Speaker John Boehner eyes his bête noire, Majority Leader Eric Cantor (Larry Downing/Reuters)
Congressional aides tell Reuters that House Speaker John Boehner will cut the tea party contingent
in his caucus out of the negotiations in deal-making for the the long-term payroll tax cut extension.
Republicans in the House of Representatives got a public drubbing from critics within and outside the party in December for initially refusing to approve a Senate plan to extend the tax break for 160 million Americans through February.
The party of lower taxes was left on the defensive, countering a barrage of criticism that its unwillingness to compromise threatened an effective tax hike on workers, potentially damaging the fragile economic recovery.
Now, with Democratic and Republican negotiators preparing for a new round of talks in the coming days to extend the payroll tax cut for the rest of the year, Republican leaders are anxious to move quickly to get a deal, aides said. [...]
"I think Boehner will seek a more accommodating approach to get a good percentage of Democrats to vote for it - even if it costs him a lot of House Republican freshmen," one House Republican leadership aide told Reuters.
"His instincts will be not to be so reliant on House Republican freshmen," the aide added, referring to the 85 first-term congressmen. [...]

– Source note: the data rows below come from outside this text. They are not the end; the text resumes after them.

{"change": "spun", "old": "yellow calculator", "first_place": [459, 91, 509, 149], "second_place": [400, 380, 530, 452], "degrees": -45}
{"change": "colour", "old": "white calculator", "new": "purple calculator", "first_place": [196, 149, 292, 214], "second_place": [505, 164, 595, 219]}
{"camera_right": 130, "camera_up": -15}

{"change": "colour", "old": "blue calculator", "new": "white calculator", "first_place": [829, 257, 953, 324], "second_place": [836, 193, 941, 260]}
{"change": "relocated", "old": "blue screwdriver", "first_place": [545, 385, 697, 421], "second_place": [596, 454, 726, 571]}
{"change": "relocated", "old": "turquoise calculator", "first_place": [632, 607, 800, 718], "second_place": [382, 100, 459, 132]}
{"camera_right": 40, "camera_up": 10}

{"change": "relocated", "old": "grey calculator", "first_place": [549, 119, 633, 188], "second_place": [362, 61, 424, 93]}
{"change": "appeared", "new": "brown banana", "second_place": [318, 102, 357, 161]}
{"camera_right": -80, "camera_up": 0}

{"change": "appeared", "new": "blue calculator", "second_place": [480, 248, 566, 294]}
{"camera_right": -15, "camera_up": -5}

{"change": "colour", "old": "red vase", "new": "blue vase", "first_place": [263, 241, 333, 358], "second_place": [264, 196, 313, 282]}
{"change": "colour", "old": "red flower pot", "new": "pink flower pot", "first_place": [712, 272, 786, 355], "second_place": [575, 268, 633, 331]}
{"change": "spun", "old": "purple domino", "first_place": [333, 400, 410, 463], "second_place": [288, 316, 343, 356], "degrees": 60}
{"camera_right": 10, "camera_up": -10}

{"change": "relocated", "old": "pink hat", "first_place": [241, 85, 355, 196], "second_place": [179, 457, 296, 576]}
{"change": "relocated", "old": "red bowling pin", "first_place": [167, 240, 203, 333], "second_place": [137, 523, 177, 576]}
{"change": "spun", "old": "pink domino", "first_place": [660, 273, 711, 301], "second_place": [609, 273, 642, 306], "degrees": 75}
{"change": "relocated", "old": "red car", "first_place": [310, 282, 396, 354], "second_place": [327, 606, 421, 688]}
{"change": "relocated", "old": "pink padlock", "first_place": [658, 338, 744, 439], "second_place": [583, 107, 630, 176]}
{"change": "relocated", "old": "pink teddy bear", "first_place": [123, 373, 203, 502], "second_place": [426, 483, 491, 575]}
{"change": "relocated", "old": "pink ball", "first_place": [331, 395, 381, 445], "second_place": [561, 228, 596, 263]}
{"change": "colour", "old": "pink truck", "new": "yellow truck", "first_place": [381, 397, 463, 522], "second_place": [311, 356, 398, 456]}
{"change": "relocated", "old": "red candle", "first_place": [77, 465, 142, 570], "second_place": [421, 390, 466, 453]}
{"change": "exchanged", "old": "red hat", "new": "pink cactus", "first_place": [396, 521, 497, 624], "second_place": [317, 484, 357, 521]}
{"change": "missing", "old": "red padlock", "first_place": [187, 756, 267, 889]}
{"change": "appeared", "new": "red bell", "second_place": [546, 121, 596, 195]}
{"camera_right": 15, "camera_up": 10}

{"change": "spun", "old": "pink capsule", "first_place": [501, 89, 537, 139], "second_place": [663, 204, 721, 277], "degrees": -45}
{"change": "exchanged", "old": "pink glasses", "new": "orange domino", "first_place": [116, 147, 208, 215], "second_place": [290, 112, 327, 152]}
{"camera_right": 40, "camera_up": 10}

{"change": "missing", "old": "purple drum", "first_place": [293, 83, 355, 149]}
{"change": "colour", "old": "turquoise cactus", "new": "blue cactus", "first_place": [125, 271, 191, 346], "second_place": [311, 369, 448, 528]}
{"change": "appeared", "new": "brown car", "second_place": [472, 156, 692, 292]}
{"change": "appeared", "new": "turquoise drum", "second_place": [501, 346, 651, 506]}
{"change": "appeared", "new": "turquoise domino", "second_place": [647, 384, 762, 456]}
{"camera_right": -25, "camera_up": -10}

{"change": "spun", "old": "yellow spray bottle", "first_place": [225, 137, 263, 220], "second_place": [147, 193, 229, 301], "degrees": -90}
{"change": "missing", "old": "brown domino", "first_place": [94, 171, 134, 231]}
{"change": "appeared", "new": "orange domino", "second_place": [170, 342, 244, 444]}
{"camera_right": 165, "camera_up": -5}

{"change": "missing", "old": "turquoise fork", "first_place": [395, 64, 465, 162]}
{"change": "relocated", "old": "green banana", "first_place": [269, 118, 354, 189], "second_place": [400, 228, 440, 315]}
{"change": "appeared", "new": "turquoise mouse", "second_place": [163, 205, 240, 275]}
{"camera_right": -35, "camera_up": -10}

[T]he political fallout from the December showdown with Democrats was so unpleasant for Republicans that some congressional aides now speculate that Republicans might push to accelerate a deal by January 24, when Obama gives his annual State of the Union address to Congress.
It's a good lesson for the White House and Democrats in Congress. Exploiting the fracture in the GOP between the total nihilists' tea party and the opportunists (all the rest) works. The opportunists will have no choice but to make real compromise with Democrats if they want to avoid becoming even more unpopular with the public. What that means is that Democrats don't have to offer politically damaging concessions (say, for example, raising the Medicare eligibility age) in order to get things done.